On Sat, 06 Apr 2013 11:21:17 +0100, David Hill
wrote:

On 06/04/2013 11:03, michael wrote:
On Friday, 5 April 2013 20:53:43 UTC+1, Baz wrote:
Sown 2 rows of 8m of both today. I know its cold, but after a soak in water they will be up in a few days.(fingers and toes crossed). Well we can't let the weather hold us up, can we. They grow or die. I have enough to do it all again. I expect the broad beans will do it, but the peas may not so will sow them again when it warms up a bit. God only knows when we can plant out our brassis.
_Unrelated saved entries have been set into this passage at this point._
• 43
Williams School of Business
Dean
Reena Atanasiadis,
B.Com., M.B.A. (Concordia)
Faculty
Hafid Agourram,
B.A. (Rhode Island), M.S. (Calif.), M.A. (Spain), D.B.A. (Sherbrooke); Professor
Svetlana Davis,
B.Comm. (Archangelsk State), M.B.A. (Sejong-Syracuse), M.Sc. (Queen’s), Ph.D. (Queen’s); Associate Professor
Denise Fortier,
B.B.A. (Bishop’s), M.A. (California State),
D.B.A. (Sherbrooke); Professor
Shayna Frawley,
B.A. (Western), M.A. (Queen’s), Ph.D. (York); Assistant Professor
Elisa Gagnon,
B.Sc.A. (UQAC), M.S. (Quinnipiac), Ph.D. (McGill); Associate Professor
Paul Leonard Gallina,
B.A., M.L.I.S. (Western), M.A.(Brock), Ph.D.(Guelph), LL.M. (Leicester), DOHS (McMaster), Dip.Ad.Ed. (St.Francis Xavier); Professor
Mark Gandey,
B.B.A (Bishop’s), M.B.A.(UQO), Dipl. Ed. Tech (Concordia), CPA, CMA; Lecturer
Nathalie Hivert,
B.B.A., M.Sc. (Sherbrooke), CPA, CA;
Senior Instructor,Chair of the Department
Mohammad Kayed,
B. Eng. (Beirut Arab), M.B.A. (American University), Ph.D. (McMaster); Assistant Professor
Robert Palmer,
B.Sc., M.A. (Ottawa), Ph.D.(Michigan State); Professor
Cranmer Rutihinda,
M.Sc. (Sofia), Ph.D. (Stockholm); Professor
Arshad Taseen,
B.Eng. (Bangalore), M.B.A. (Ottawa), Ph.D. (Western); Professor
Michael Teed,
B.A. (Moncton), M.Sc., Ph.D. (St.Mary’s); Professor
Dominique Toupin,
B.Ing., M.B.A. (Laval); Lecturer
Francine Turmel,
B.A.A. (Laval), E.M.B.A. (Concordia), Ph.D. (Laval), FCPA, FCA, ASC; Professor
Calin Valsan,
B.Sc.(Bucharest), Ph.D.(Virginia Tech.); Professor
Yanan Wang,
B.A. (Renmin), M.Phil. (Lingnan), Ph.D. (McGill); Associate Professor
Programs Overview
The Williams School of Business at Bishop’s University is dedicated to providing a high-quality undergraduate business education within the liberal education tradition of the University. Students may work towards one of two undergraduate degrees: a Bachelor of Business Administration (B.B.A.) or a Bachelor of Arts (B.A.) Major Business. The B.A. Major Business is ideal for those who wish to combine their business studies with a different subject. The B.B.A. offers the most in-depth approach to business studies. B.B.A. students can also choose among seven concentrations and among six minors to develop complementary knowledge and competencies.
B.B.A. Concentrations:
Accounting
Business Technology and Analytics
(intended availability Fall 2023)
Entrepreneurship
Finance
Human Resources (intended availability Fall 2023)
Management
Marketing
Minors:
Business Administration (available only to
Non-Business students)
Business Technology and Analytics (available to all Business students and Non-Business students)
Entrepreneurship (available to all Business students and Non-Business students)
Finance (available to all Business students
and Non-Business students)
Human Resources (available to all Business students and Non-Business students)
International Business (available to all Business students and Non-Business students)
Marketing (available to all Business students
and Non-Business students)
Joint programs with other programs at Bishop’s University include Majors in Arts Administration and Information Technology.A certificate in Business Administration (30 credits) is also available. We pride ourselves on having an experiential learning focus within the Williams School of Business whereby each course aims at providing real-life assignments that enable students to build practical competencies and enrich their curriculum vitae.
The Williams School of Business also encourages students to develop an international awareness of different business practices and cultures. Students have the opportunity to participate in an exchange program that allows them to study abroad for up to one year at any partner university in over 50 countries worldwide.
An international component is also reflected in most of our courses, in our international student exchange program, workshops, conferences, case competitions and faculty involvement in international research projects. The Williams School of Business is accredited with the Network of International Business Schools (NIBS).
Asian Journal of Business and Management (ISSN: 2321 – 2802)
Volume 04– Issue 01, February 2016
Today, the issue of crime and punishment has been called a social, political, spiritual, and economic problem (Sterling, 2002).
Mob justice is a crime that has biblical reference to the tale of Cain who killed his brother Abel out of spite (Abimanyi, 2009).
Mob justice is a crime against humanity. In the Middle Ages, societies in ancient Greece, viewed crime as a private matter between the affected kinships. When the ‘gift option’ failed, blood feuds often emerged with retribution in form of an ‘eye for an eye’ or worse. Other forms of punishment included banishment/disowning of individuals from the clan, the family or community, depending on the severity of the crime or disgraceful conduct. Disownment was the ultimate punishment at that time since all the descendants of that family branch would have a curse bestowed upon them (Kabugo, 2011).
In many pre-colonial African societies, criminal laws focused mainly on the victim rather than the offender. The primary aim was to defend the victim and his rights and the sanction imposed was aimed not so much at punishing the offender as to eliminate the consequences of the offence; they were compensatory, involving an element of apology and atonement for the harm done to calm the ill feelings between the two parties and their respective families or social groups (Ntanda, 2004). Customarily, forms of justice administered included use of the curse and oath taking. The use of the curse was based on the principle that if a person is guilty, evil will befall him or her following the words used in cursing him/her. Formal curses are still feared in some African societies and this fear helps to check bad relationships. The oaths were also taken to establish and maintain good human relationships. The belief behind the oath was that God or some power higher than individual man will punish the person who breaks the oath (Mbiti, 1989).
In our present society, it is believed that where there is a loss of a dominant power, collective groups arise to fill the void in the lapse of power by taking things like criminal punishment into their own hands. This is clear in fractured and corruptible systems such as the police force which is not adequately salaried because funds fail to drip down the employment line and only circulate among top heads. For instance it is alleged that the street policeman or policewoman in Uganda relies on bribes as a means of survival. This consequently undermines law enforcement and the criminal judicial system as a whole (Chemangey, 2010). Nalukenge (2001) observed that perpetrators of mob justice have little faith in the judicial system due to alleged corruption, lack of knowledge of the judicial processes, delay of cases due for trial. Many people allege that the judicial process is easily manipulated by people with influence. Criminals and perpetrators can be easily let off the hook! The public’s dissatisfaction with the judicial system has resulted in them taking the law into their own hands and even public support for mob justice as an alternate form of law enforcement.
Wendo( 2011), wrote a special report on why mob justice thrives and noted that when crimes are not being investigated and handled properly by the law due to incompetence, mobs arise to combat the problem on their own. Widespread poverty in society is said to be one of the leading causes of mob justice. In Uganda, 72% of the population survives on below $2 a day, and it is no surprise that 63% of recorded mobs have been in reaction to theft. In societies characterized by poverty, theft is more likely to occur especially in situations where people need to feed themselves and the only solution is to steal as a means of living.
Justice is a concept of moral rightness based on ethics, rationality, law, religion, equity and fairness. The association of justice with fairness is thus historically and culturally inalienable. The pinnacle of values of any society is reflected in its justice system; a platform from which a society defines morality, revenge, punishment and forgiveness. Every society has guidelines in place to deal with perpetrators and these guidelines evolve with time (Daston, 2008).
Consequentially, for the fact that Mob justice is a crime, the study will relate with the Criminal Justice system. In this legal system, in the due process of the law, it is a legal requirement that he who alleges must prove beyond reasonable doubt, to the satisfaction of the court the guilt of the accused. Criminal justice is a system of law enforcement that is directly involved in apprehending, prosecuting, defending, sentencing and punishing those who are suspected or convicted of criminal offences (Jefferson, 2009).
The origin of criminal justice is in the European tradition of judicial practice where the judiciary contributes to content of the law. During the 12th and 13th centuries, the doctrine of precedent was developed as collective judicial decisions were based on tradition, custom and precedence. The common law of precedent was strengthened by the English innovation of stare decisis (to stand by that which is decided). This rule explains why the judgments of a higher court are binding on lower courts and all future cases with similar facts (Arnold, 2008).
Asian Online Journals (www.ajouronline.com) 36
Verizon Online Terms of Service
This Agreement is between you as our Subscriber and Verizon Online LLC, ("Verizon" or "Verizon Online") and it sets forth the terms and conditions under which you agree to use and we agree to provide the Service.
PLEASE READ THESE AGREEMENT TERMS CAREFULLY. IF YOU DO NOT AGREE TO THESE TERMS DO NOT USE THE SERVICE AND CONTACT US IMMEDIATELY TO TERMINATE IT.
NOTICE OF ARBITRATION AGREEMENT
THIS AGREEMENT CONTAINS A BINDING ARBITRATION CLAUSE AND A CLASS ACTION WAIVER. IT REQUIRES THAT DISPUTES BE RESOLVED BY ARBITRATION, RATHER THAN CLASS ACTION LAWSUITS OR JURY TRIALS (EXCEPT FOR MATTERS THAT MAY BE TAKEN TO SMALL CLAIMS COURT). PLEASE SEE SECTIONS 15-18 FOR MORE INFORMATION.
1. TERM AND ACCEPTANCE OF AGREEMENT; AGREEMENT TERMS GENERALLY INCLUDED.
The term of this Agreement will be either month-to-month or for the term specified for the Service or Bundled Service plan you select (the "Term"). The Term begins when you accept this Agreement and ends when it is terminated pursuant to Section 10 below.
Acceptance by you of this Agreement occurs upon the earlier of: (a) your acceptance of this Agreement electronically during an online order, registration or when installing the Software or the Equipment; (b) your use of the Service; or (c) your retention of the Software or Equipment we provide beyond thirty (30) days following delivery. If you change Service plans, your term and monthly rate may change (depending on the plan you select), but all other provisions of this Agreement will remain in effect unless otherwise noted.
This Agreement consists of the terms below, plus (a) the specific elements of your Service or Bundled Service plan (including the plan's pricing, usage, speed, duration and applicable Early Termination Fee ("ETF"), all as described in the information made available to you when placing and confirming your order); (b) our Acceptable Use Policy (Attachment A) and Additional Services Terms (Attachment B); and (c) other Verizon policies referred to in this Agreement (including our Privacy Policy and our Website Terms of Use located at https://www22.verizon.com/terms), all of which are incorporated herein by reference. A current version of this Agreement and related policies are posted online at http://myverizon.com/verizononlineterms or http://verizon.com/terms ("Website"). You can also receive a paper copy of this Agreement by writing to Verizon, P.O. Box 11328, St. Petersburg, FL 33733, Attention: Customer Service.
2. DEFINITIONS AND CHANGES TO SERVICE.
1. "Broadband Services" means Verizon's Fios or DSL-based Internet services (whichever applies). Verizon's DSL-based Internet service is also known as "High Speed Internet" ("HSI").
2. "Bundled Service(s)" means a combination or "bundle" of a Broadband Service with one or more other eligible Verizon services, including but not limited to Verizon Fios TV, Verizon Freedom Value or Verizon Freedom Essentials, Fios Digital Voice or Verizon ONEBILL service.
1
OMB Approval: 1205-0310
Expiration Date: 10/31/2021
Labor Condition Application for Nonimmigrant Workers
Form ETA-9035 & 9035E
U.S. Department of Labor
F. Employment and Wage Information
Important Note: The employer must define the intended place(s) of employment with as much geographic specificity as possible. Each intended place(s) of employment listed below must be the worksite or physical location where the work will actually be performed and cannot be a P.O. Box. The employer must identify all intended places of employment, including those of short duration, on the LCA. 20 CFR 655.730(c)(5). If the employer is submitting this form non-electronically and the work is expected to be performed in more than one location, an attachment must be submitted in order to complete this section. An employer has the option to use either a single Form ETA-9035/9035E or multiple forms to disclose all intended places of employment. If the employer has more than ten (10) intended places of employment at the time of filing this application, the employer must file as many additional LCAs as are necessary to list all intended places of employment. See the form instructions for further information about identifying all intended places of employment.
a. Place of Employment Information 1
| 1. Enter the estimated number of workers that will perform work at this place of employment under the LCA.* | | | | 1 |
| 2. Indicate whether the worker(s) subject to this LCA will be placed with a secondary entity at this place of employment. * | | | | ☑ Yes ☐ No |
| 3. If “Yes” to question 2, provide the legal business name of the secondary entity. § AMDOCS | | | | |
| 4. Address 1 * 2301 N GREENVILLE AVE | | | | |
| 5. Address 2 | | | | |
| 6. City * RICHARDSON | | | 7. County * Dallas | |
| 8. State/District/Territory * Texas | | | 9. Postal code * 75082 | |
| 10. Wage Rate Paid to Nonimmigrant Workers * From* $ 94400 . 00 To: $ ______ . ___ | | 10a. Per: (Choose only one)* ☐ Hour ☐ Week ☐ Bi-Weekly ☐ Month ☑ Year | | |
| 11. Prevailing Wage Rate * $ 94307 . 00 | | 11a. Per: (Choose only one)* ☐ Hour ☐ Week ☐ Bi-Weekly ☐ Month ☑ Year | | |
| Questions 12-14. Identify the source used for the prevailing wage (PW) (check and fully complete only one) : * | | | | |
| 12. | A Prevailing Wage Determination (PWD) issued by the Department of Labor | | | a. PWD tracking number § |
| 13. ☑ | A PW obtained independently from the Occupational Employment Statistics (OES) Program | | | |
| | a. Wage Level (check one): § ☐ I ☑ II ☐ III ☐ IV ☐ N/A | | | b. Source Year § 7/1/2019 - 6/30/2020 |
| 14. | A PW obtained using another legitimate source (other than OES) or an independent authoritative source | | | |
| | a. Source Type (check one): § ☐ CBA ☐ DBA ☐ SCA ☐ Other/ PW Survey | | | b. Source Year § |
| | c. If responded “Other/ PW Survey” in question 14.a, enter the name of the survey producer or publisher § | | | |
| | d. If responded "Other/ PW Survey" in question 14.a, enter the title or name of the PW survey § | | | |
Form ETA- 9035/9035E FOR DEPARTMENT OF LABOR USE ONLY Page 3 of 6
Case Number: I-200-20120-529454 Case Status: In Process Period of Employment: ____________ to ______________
Baz


I am amazed that you are sowing peas directly in the soil.On our allotment,it used to be possible,but mice eating all of the seed is now the norm.So everyone sows their seed,either in a piece of guttering or in a seed tray,and plants them out 4" apart-in that way one gets a full well spaced row.The theory is that mice like peas when they initially swell after a couple of days-they are very sweet then.However,when the peas throw out a shoot the sugar gets used up in the growth and the remaining pea attached to the growing pea,tastes of starch.Mice sometimes taste mine,but after a couple leave them on top in disgust.
Michael

I remember my mother soaking the peas over night in paraffin before
sowing, this was to stop the mice eating them, that was 60+ years ago.


My mother put a drop of glue on each pea to stop anything eating them.
We kids thought it was to keep them in the soil!